PMI is typically paid monthly along with the mortgage payment, and the amount will vary based on the size of the down payment, the loan amount, and the borrower’s credit score.
For borrowers with a down payment of less than 20 percent, private mortgage insurance is required on both conventional and government-backed loans. However, there are a few exceptions. Some government-backed loans, such as those insured by the Federal Housing Administration (FHA), do not require PMI.
Borrowers who are able to put down at least 20 percent of the purchase price of the home can avoid paying PMI. In addition, borrowers who have a conventional loan can request that the lender cancel PMI when the loan-to-value ratio reaches 80 percent.
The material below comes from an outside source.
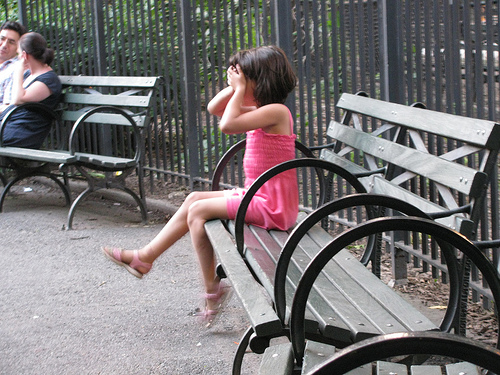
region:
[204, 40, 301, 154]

Borrowers with government-backed loans, such as FHA loans, can request that PMI be canceled when the loan-to-value ratio reaches 78 percent.
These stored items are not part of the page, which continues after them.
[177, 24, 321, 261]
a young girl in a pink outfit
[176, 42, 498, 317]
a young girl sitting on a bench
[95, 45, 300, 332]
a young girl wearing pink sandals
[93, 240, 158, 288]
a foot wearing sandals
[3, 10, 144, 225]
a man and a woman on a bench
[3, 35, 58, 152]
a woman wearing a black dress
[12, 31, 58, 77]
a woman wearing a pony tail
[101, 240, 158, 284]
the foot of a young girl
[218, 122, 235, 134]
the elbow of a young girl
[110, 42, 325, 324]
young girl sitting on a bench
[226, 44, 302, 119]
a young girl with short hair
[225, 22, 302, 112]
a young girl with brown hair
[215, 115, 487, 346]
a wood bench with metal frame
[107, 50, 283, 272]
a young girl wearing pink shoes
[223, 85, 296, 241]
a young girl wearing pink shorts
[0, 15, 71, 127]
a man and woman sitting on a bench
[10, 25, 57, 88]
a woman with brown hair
It is important to note that private mortgage insurance does not protect the borrower; it only protects the lender. For this reason, some borrowers choose to forego PMI even if it means having to make a higher monthly payment.
Alternatives to PMI
While PMI can be a helpful tool for making home ownership more affordable, there are some alternatives to PMI that homeowners should be aware of.
One alternative to PMI is a piggyback loan. A piggyback loan is a second mortgage that is taken out at the same time as the first mortgage. The borrower uses the second mortgage to pay for part of the down payment, which helps to avoid the need for PMI.
Another alternative to PMI is a lender-paid mortgage insurance (LPMI) policy. With an LPMI policy, the lender pays for the mortgage insurance, and the borrower pays a higher interest rate on the loan.
Finally, some borrowers may be able to get rid of PMI by refinancing their mortgage. If the value of the home has increased, the borrower may be able to get a new loan that does not require PMI.
These are just a few of the alternatives to private mortgage insurance that homeowners should be aware of. Talk to your lender or financial advisor to learn more about these and other options.
The good news is that once you’ve built up enough equity in your home (usually 20 percent), you can request that your lender eliminate PMI from your mortgage.
Here’s how to do it:
- First, check with your lender to see if you’re eligible for PMI removal. There may be certain requirements that you need to meet, such as being current on your payments and having a good payment history.
- Once you’ve determined that you’re eligible, you’ll need to request PMI removal in writing. Be sure to include your name, address, and account number, as well as a statement indicating that you believe you’ve built enough equity to cancel PMI.
- Your lender will then evaluate your home’s value and confirm that you do indeed have enough equity to cancel PMI. If so, they’ll send you a notice indicating that PMI has been canceled and you’ll no longer be required to pay it.